__Task__
For the data below, restate word for word only the lines from the line containing "X114812000Y-67220000D03*" through the line containing "X125302000Y-67770000D03*", both ends included.

Machine-readable hardware designs:
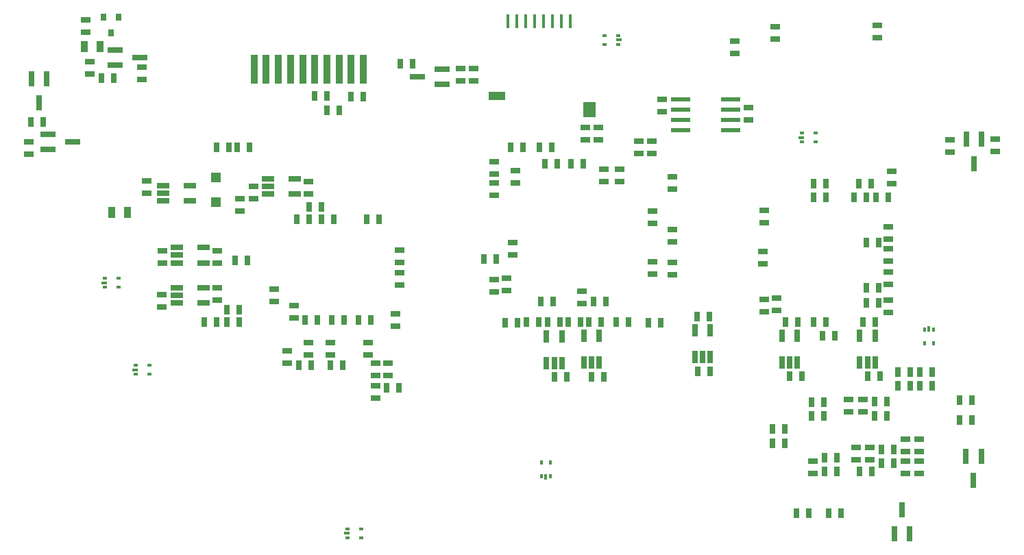
<source format=gbr>
G04 #@! TF.GenerationSoftware,KiCad,Pcbnew,7.0.5+dfsg-2*
G04 #@! TF.CreationDate,2023-07-13T13:36:20+03:00*
G04 #@! TF.ProjectId,ossc_board,6f737363-5f62-46f6-9172-642e6b696361,rev?*
G04 #@! TF.SameCoordinates,Original*
G04 #@! TF.FileFunction,Paste,Bot*
G04 #@! TF.FilePolarity,Positive*
%FSLAX46Y46*%
G04 Gerber Fmt 4.6, Leading zero omitted, Abs format (unit mm)*
G04 Created by KiCad (PCBNEW 7.0.5+dfsg-2) date 2023-07-13 13:36:20*
%MOMM*%
%LPD*%
G01*
G04 APERTURE LIST*
%ADD10R,0.900000X3.600000*%
%ADD11R,0.635000X1.143000*%
%ADD12R,1.143000X0.635000*%
%ADD13R,0.400000X1.750000*%
%ADD14R,2.000000X1.000000*%
%ADD15R,1.500000X1.900000*%
%ADD16R,1.560000X0.650000*%
%ADD17R,0.650000X1.560000*%
%ADD18R,0.889000X1.397000*%
%ADD19R,2.350000X0.600000*%
%ADD20R,1.900000X0.800000*%
%ADD21R,0.800000X1.900000*%
%ADD22R,0.380000X0.500000*%
%ADD23R,0.300000X0.650000*%
%ADD24R,0.500000X0.380000*%
%ADD25R,0.650000X0.300000*%
%ADD26R,1.300000X1.300000*%
%ADD27R,0.800000X0.900000*%
G04 APERTURE END LIST*
D10*
X36626200Y-24406600D03*
X38126200Y-24406600D03*
X39626200Y-24406600D03*
X41126200Y-24406600D03*
X42626200Y-24406600D03*
X44126200Y-24406600D03*
X45626200Y-24406600D03*
X47126200Y-24406600D03*
X48626200Y-24406600D03*
X50126200Y-24406600D03*
D11*
X42111000Y-60997200D03*
X43635000Y-60997200D03*
X46073400Y-60997200D03*
X47597400Y-60997200D03*
X42926000Y-55372000D03*
X44450000Y-55372000D03*
X49530000Y-55372000D03*
X51054000Y-55372000D03*
X46228000Y-55372000D03*
X47752000Y-55372000D03*
D12*
X54102000Y-56134000D03*
X54102000Y-54610000D03*
D11*
X33274000Y-55626000D03*
X34798000Y-55626000D03*
X33274000Y-54102000D03*
X34798000Y-54102000D03*
D12*
X39116000Y-51562000D03*
X39116000Y-53086000D03*
X54610000Y-51054000D03*
X54610000Y-49530000D03*
X54610000Y-48260000D03*
X54610000Y-46736000D03*
D11*
X33490000Y-34046000D03*
X31966000Y-34046000D03*
X52070000Y-42926000D03*
X50546000Y-42926000D03*
X43434000Y-41402000D03*
X44958000Y-41402000D03*
X46482000Y-42926000D03*
X44958000Y-42926000D03*
X45659000Y-29444000D03*
X47183000Y-29444000D03*
X50137400Y-27761300D03*
X48613400Y-27761300D03*
D12*
X25296200Y-46824000D03*
X25296200Y-48348000D03*
X36593000Y-40401000D03*
X36593000Y-38877000D03*
X32065300Y-48309900D03*
X32065300Y-46785900D03*
X43365000Y-39807000D03*
X43365000Y-38283000D03*
X25187000Y-53777000D03*
X25187000Y-52253000D03*
X84115000Y-34773000D03*
X84115000Y-33249000D03*
D11*
X77262000Y-36100000D03*
X75738000Y-36100000D03*
X71838000Y-34061000D03*
X73362000Y-34061000D03*
X69863000Y-34064000D03*
X68339000Y-34064000D03*
D12*
X85786000Y-34768000D03*
X85786000Y-33244000D03*
D11*
X74062000Y-36100000D03*
X72538000Y-36100000D03*
D12*
X66300000Y-35838000D03*
X66300000Y-37362000D03*
X88300000Y-39162000D03*
X88300000Y-37638000D03*
X66300000Y-39962000D03*
X66300000Y-38438000D03*
X68524000Y-45796000D03*
X68524000Y-47320000D03*
X88300000Y-45762000D03*
X88300000Y-44238000D03*
D11*
X44117600Y-27710500D03*
X45641600Y-27710500D03*
D12*
X85800000Y-49662000D03*
X85800000Y-48138000D03*
X88300000Y-49762000D03*
X88300000Y-48238000D03*
X66300000Y-51862000D03*
X66300000Y-50338000D03*
D11*
X85338000Y-55700000D03*
X86862000Y-55700000D03*
X78538000Y-53100000D03*
X80062000Y-53100000D03*
X72038000Y-53100000D03*
X73562000Y-53100000D03*
X69162000Y-55700000D03*
X67638000Y-55700000D03*
X82850000Y-55621000D03*
X81326000Y-55621000D03*
X75457000Y-55625000D03*
X76981000Y-55625000D03*
X70238000Y-55630000D03*
X71762000Y-55630000D03*
X107262000Y-55600000D03*
X105738000Y-55600000D03*
X108362000Y-57300000D03*
X106838000Y-57300000D03*
D12*
X115000000Y-52938000D03*
X115000000Y-54462000D03*
X99600000Y-52838000D03*
X99600000Y-54362000D03*
X115000000Y-50962000D03*
X115000000Y-49438000D03*
X115000000Y-48062000D03*
X115000000Y-46538000D03*
X99500000Y-48462000D03*
X99500000Y-46938000D03*
X115000000Y-45362000D03*
X115000000Y-43838000D03*
X99600000Y-41838000D03*
X99600000Y-43362000D03*
D11*
X105738000Y-38500000D03*
X107262000Y-38500000D03*
X107262000Y-40200000D03*
X105738000Y-40200000D03*
X110738000Y-40200000D03*
X112262000Y-40200000D03*
X112862000Y-38500000D03*
X111338000Y-38500000D03*
X104323000Y-62316000D03*
X102799000Y-62316000D03*
X113929000Y-62311000D03*
X112405000Y-62311000D03*
X103762000Y-55600000D03*
X102238000Y-55600000D03*
X113320600Y-55600600D03*
X111796600Y-55600600D03*
X79859000Y-62395600D03*
X78335000Y-62395600D03*
X92964000Y-61696600D03*
X91440000Y-61696600D03*
X75230000Y-62390600D03*
X73706000Y-62390600D03*
D12*
X32105600Y-52908200D03*
X32105600Y-51384200D03*
D11*
X74447400Y-55630000D03*
X72923400Y-55630000D03*
X79522000Y-55625000D03*
X77998000Y-55625000D03*
X92862400Y-54914800D03*
X91338400Y-54914800D03*
D12*
X68935600Y-36931600D03*
X68935600Y-38455600D03*
X85800000Y-43462000D03*
X85800000Y-41938000D03*
D13*
X75688000Y-18430000D03*
X74588000Y-18430000D03*
X73488000Y-18430000D03*
X72388000Y-18430000D03*
X71288000Y-18430000D03*
D14*
X66588000Y-27655000D03*
D13*
X70188000Y-18430000D03*
D15*
X78088000Y-29405000D03*
D13*
X69088000Y-18430000D03*
X67988000Y-18430000D03*
D12*
X40688600Y-60743200D03*
X40688600Y-59219200D03*
X46060000Y-59700000D03*
X46060000Y-58176000D03*
D11*
X30480000Y-55626000D03*
X32004000Y-55626000D03*
D12*
X81788000Y-38252400D03*
X81788000Y-36728400D03*
X79806800Y-36728400D03*
X79806800Y-38252400D03*
X77089000Y-51790600D03*
X77089000Y-53314600D03*
X87043600Y-29628200D03*
X87043600Y-28104200D03*
X96000000Y-22462000D03*
X96000000Y-20938000D03*
X77567000Y-33111000D03*
X77567000Y-31587000D03*
X79116000Y-33111000D03*
X79116000Y-31587000D03*
X97686200Y-30618800D03*
X97686200Y-29094800D03*
D11*
X113438000Y-40200000D03*
X114962000Y-40200000D03*
D16*
X27052000Y-48320100D03*
X27052000Y-47370100D03*
X27052000Y-46420100D03*
X30352000Y-46420100D03*
X30352000Y-48320100D03*
X38336000Y-39812000D03*
X38336000Y-38862000D03*
X38336000Y-37912000D03*
X41636000Y-37912000D03*
X41636000Y-39812000D03*
D17*
X103743800Y-60603400D03*
X102793800Y-60603400D03*
X101843800Y-60603400D03*
X101843800Y-57303400D03*
X103743800Y-57303400D03*
X113340000Y-60603400D03*
X112390000Y-60603400D03*
X111440000Y-60603400D03*
X111440000Y-57303400D03*
X113340000Y-57303400D03*
D16*
X27052000Y-53274000D03*
X27052000Y-52324000D03*
X27052000Y-51374000D03*
X30352000Y-51374000D03*
X30352000Y-53274000D03*
D17*
X74650000Y-60674600D03*
X73700000Y-60674600D03*
X72750000Y-60674600D03*
X72750000Y-57374600D03*
X74650000Y-57374600D03*
X79256000Y-60652600D03*
X78306000Y-60652600D03*
X77356000Y-60652600D03*
X77356000Y-57352600D03*
X79256000Y-57352600D03*
X92984000Y-59928000D03*
X92034000Y-59928000D03*
X91084000Y-59928000D03*
X91084000Y-56628000D03*
X92984000Y-56628000D03*
D12*
X43312000Y-58167000D03*
X43312000Y-59691000D03*
X50703000Y-58177800D03*
X50703000Y-59701800D03*
D18*
X20942500Y-42110000D03*
X19037500Y-42110000D03*
D12*
X41564900Y-53593100D03*
X41564900Y-55117100D03*
D11*
X112230000Y-53221000D03*
X113754000Y-53221000D03*
X112227000Y-51407000D03*
X113751000Y-51407000D03*
X112235000Y-45811000D03*
X113759000Y-45811000D03*
X34572000Y-34046000D03*
X36096000Y-34046000D03*
D12*
X113629000Y-19004000D03*
X113629000Y-20528000D03*
X100988000Y-19157000D03*
X100988000Y-20681000D03*
D19*
X95490300Y-28104200D03*
X95490300Y-29374200D03*
X95490300Y-30644200D03*
X95490300Y-31914200D03*
X89290300Y-31914200D03*
X89290300Y-30644200D03*
X89290300Y-29374200D03*
X89290300Y-28104200D03*
D11*
X34300500Y-48017800D03*
X35824500Y-48017800D03*
D12*
X63749000Y-24315000D03*
X63749000Y-25839000D03*
X51656000Y-60747000D03*
X51656000Y-62271000D03*
X51664000Y-63482000D03*
X51664000Y-65006000D03*
X53142000Y-62271000D03*
X53142000Y-60747000D03*
D11*
X54483000Y-63764000D03*
X52959000Y-63764000D03*
D20*
X59816000Y-24367000D03*
X59816000Y-26267000D03*
X56816000Y-25317000D03*
D12*
X62133000Y-24323000D03*
X62133000Y-25847000D03*
D11*
X56232000Y-23694000D03*
X54708000Y-23694000D03*
D12*
X67807000Y-51694000D03*
X67807000Y-50170000D03*
D11*
X66553000Y-47859000D03*
X65029000Y-47859000D03*
X43429000Y-42896000D03*
X41905000Y-42896000D03*
D12*
X101150000Y-52642000D03*
X101150000Y-54166000D03*
X115410000Y-38482000D03*
X115410000Y-36958000D03*
D11*
X102182000Y-70580000D03*
X100658000Y-70580000D03*
X102172000Y-68840000D03*
X100648000Y-68840000D03*
D12*
X110070000Y-66752000D03*
X110070000Y-65228000D03*
X111820000Y-66752000D03*
X111820000Y-65228000D03*
D11*
X106982000Y-65510000D03*
X105458000Y-65510000D03*
X120362000Y-63480000D03*
X118838000Y-63480000D03*
X106982000Y-67240000D03*
X105458000Y-67240000D03*
X120352000Y-61770000D03*
X118828000Y-61770000D03*
D12*
X118810000Y-74362000D03*
X118810000Y-72838000D03*
X110990000Y-72662000D03*
X110990000Y-71138000D03*
X118810000Y-70118000D03*
X118810000Y-71642000D03*
X105640000Y-72818000D03*
X105640000Y-74342000D03*
X128180000Y-33028000D03*
X128180000Y-34552000D03*
X122560000Y-33078000D03*
X122560000Y-34602000D03*
D11*
X123768000Y-65260000D03*
X125292000Y-65260000D03*
X105182000Y-79280000D03*
X103658000Y-79280000D03*
X115672000Y-71400000D03*
X114148000Y-71400000D03*
X108602000Y-74080000D03*
X107078000Y-74080000D03*
D12*
X112690000Y-71138000D03*
X112690000Y-72662000D03*
D21*
X117630000Y-81830000D03*
X115730000Y-81830000D03*
X116680000Y-78830000D03*
D12*
X34900000Y-40408000D03*
X34900000Y-41932000D03*
D11*
X113288000Y-65480000D03*
X114812000Y-65480000D03*
X114812000Y-67220000D03*
X113288000Y-67220000D03*
X114148000Y-73090000D03*
X115672000Y-73090000D03*
D22*
X73190000Y-74650000D03*
D23*
X72650000Y-74730000D03*
D22*
X72110000Y-74650000D03*
X72110000Y-72950000D03*
X73190000Y-72950000D03*
D24*
X21960000Y-62080000D03*
D25*
X21880000Y-61540000D03*
D24*
X21960000Y-61000000D03*
X23660000Y-61000000D03*
X23660000Y-62080000D03*
X48170000Y-82260000D03*
D25*
X48090000Y-81720000D03*
D24*
X48170000Y-81180000D03*
X49870000Y-81180000D03*
X49870000Y-82260000D03*
D21*
X124540000Y-72200000D03*
X126440000Y-72200000D03*
X125490000Y-75200000D03*
D24*
X18220000Y-51300000D03*
D25*
X18140000Y-50760000D03*
D24*
X18220000Y-50220000D03*
X19920000Y-50220000D03*
X19920000Y-51300000D03*
D22*
X119450000Y-56560000D03*
D23*
X119990000Y-56480000D03*
D22*
X120530000Y-56560000D03*
X120530000Y-58260000D03*
X119450000Y-58260000D03*
D21*
X9110000Y-25550000D03*
X11010000Y-25550000D03*
X10060000Y-28550000D03*
D11*
X10532000Y-30910000D03*
X9008000Y-30910000D03*
X117652000Y-61780000D03*
X116128000Y-61780000D03*
X116128000Y-63480000D03*
X117652000Y-63480000D03*
D12*
X117110000Y-72838000D03*
X117110000Y-74362000D03*
D11*
X108602000Y-72380000D03*
X107078000Y-72380000D03*
D12*
X117120000Y-71642000D03*
X117120000Y-70118000D03*
D11*
X112952000Y-74090000D03*
X111428000Y-74090000D03*
D16*
X25360000Y-40680000D03*
X25360000Y-39730000D03*
X25360000Y-38780000D03*
X28660000Y-38780000D03*
X28660000Y-40680000D03*
D21*
X124610000Y-33060000D03*
X126510000Y-33060000D03*
X125560000Y-36060000D03*
D11*
X125302000Y-67770000D03*
X123778000Y-67770000D03*
X107628000Y-79270000D03*
X109152000Y-79270000D03*
D12*
X23380000Y-38188000D03*
X23380000Y-39712000D03*
D26*
X31940000Y-40800000D03*
X31940000Y-37800000D03*
D20*
X19490000Y-23890000D03*
X19490000Y-21990000D03*
X22490000Y-22940000D03*
D12*
X22730000Y-25672000D03*
X22730000Y-24148000D03*
D24*
X104330000Y-33360000D03*
D25*
X104250000Y-32820000D03*
D24*
X104330000Y-32280000D03*
X106030000Y-32280000D03*
X106030000Y-33360000D03*
D20*
X11190000Y-34320000D03*
X11190000Y-32420000D03*
X14190000Y-33370000D03*
D12*
X8820000Y-33348000D03*
X8820000Y-34872000D03*
X15830000Y-19792000D03*
X15830000Y-18268000D03*
D27*
X19920000Y-17930000D03*
X18970000Y-19930000D03*
X18020000Y-17930000D03*
D18*
X17592500Y-21570000D03*
X15687500Y-21570000D03*
D11*
X17788000Y-25450000D03*
X19312000Y-25450000D03*
D12*
X16310000Y-23418000D03*
X16310000Y-24942000D03*
D24*
X81590000Y-20220000D03*
D25*
X81670000Y-20760000D03*
D24*
X81590000Y-21300000D03*
X79890000Y-21300000D03*
X79890000Y-20220000D03*
M02*

</source>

__Written response__
X114812000Y-67220000D03*
X113288000Y-67220000D03*
X114148000Y-73090000D03*
X115672000Y-73090000D03*
D22*
X73190000Y-74650000D03*
D23*
X72650000Y-74730000D03*
D22*
X72110000Y-74650000D03*
X72110000Y-72950000D03*
X73190000Y-72950000D03*
D24*
X21960000Y-62080000D03*
D25*
X21880000Y-61540000D03*
D24*
X21960000Y-61000000D03*
X23660000Y-61000000D03*
X23660000Y-62080000D03*
X48170000Y-82260000D03*
D25*
X48090000Y-81720000D03*
D24*
X48170000Y-81180000D03*
X49870000Y-81180000D03*
X49870000Y-82260000D03*
D21*
X124540000Y-72200000D03*
X126440000Y-72200000D03*
X125490000Y-75200000D03*
D24*
X18220000Y-51300000D03*
D25*
X18140000Y-50760000D03*
D24*
X18220000Y-50220000D03*
X19920000Y-50220000D03*
X19920000Y-51300000D03*
D22*
X119450000Y-56560000D03*
D23*
X119990000Y-56480000D03*
D22*
X120530000Y-56560000D03*
X120530000Y-58260000D03*
X119450000Y-58260000D03*
D21*
X9110000Y-25550000D03*
X11010000Y-25550000D03*
X10060000Y-28550000D03*
D11*
X10532000Y-30910000D03*
X9008000Y-30910000D03*
X117652000Y-61780000D03*
X116128000Y-61780000D03*
X116128000Y-63480000D03*
X117652000Y-63480000D03*
D12*
X117110000Y-72838000D03*
X117110000Y-74362000D03*
D11*
X108602000Y-72380000D03*
X107078000Y-72380000D03*
D12*
X117120000Y-71642000D03*
X117120000Y-70118000D03*
D11*
X112952000Y-74090000D03*
X111428000Y-74090000D03*
D16*
X25360000Y-40680000D03*
X25360000Y-39730000D03*
X25360000Y-38780000D03*
X28660000Y-38780000D03*
X28660000Y-40680000D03*
D21*
X124610000Y-33060000D03*
X126510000Y-33060000D03*
X125560000Y-36060000D03*
D11*
X125302000Y-67770000D03*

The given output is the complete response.